GOAL OF THE EXERCISE: Of the entries below, return exactly those lines that fall between the one containing "Bewertung ein." and the one containing "Zusammensetzung klar ersichtlich", the two end lines included.

(DATA SECTION)

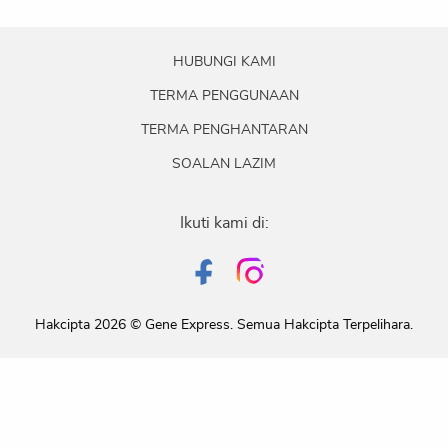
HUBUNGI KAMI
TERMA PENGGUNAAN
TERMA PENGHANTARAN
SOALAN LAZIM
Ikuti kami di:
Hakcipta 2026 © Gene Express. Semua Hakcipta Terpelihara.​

(End DATA SECTION)
(DATA SECTION)

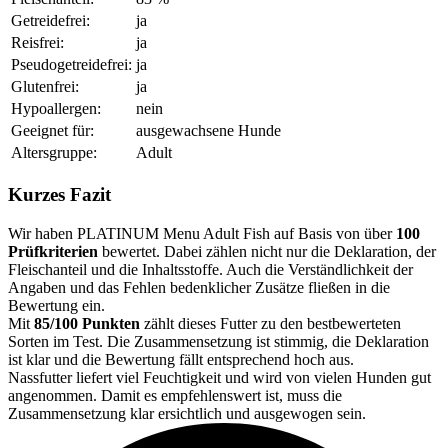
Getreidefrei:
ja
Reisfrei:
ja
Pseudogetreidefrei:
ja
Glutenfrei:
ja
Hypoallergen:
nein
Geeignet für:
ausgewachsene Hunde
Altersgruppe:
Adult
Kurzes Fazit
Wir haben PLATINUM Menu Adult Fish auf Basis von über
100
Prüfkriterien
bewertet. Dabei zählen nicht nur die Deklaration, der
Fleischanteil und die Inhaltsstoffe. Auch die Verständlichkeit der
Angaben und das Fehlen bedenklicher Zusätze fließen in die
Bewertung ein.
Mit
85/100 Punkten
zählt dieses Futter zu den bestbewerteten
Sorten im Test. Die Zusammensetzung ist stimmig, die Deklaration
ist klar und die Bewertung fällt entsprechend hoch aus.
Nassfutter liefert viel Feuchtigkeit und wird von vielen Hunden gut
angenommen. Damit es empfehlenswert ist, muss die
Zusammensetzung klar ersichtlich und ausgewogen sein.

(End DATA SECTION)

ANSWER TO THE PROBLEM:
Bewertung ein.
Mit
85/100 Punkten
zählt dieses Futter zu den bestbewerteten
Sorten im Test. Die Zusammensetzung ist stimmig, die Deklaration
ist klar und die Bewertung fällt entsprechend hoch aus.
Nassfutter liefert viel Feuchtigkeit und wird von vielen Hunden gut
angenommen. Damit es empfehlenswert ist, muss die
Zusammensetzung klar ersichtlich und ausgewogen sein.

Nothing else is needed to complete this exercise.